Ever since police arrested the person they feel is responsible for Blackhole, there has been a significant reduction in spam campaigns using the exploit kit, creating a vacuum in the spam-sending world.
However, the Upatre exploit kit has become one of the preferred replacements for Blackhole, which had been a common tool of cybercrooks since 2010, said researchers at Trend Micro. Upatre is a significant vector for the spread of CryptoLocker.
“We’ve found that the Cutwail botnet responsible for the major Blackhole Exploit Kit spam runs started sending out runs carrying Upatre (which ultimately leads to CryptoLocker) right around October,” Maria Manly, an anti-spam research engineer at Trend Micro said in a blog post. “In fact, we have monitored multiple IPs involved in the transition – [from] sending Blackhole Exploit Kit spam [to] sending CryptoLocker spam.”

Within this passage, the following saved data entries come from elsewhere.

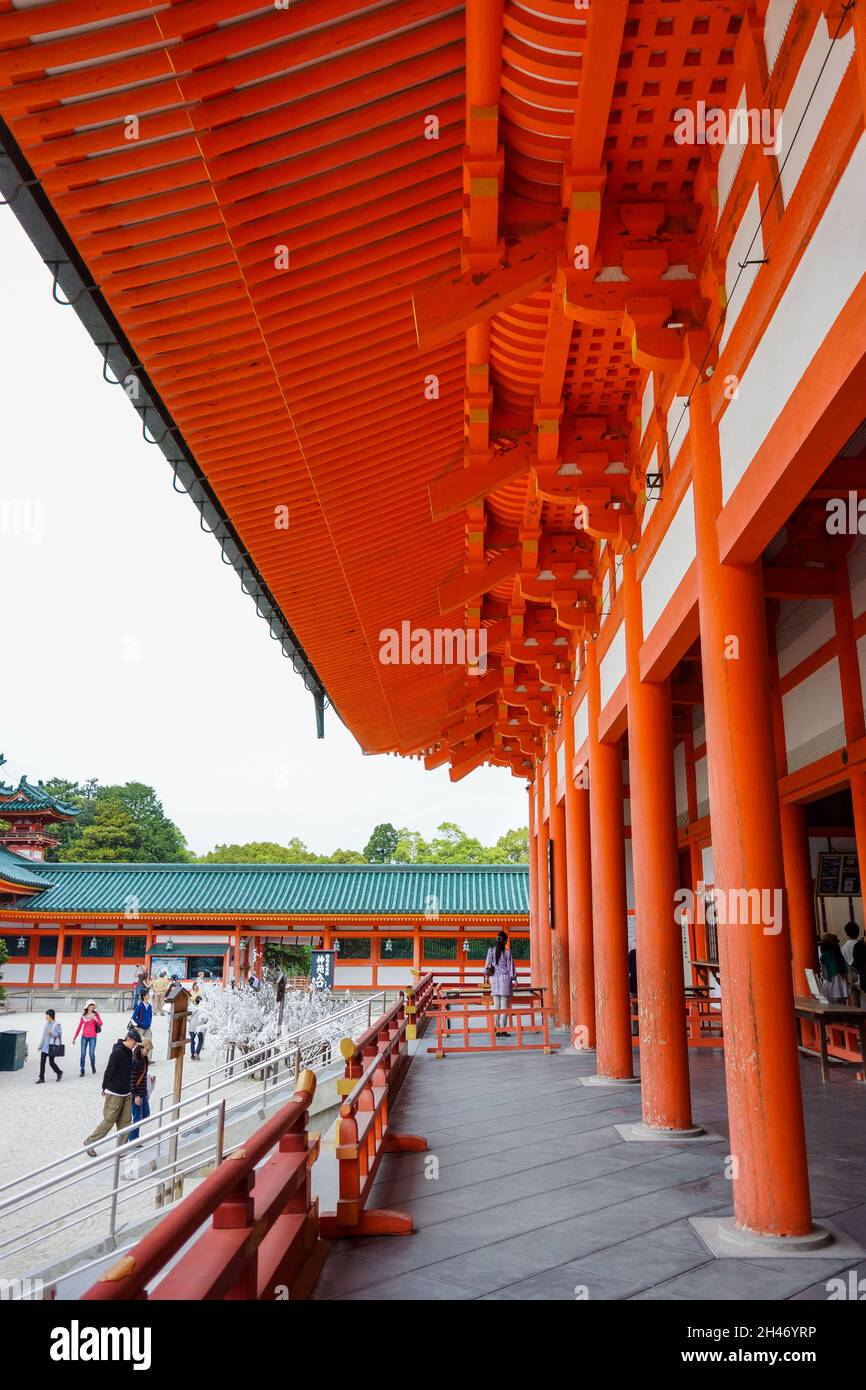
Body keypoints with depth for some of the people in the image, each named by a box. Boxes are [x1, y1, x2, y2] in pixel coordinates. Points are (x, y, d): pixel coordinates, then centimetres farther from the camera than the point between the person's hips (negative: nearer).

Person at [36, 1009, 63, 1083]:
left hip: (52, 1046, -6)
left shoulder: (56, 1024, -9)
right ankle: (41, 1078, 5)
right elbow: (44, 1035, 16)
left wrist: (52, 1034, -30)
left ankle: (59, 1072, 24)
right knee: (42, 1061, -1)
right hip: (45, 1046, 6)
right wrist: (40, 1045, 15)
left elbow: (59, 1035, -12)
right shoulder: (46, 1024, 10)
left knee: (51, 1062, 0)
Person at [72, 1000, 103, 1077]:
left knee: (91, 1054, -6)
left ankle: (93, 1067, 18)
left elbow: (101, 1024, -3)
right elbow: (79, 1027, 11)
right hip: (84, 1037, 2)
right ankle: (82, 1071, 5)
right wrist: (74, 1038, 10)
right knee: (83, 1054, -2)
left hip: (92, 1037, -2)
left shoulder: (95, 1014, 2)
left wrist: (96, 1019, -22)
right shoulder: (83, 1016, 7)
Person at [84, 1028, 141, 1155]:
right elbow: (109, 1070, -15)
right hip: (114, 1093, -8)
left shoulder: (129, 1051, 7)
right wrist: (105, 1088, -9)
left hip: (126, 1093, 8)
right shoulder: (118, 1052, -19)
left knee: (125, 1121, 6)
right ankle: (89, 1142, 16)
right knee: (109, 1120, 0)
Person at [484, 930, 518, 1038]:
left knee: (496, 1004, 8)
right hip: (505, 978, -3)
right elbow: (510, 966, -4)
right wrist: (513, 979, 3)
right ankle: (503, 1030, -2)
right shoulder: (507, 952, -7)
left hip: (494, 978, 3)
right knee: (504, 1005, 0)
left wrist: (488, 976, 14)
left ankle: (497, 1029, 8)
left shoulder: (491, 950, 1)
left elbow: (488, 964, 5)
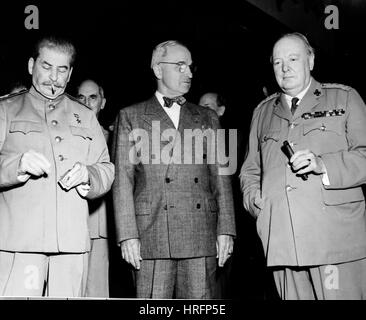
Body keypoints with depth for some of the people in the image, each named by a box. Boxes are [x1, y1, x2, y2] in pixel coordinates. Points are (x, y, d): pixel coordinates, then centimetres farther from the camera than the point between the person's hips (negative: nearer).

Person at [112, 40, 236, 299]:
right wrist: (128, 235, -6)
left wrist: (225, 230, 3)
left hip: (202, 237, 2)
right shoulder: (131, 117, 10)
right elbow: (122, 179, 3)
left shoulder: (207, 118, 17)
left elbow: (220, 177, 13)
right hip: (152, 236, -2)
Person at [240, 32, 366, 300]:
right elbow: (250, 169, 24)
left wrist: (323, 165, -16)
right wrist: (253, 196, 4)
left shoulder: (344, 98, 9)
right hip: (282, 242, 3)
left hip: (337, 237, -3)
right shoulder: (263, 112, 20)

“The Cutwail-Upatre-ZeuS-CRILOCK infection chain we spotted on October 21 may be the most common infection chain used to spread CryptoLocker,” she said.
The Cutwail botnet has the capability to send very high numbers of spam messages, a factor that might go a long way toward explaining the sudden recent upsurge in CryptoLocker activity.
CryptoLocker is an aggressive ransomware Trojan. It normally arrives in an email as an executable file disguised as a PDF file, packed into a zip attachment. If opened, the malware attempts to encrypt the user’s documents across both local and any mapped network hard drives. The malware uses an encryption key generated on a command-and-control server and sent to the infected computer. If successful, CryptoLocker will encrypt users’ files using asymmetric encryption, featuring a public and private key pair.
The owner then receives a ransom demand, payable within 72 hours, of around $300 or more.
The reaction to Blackhole’s removal from play “highlights, somewhat perversely, how resilient cybercrime can be,” Manly said.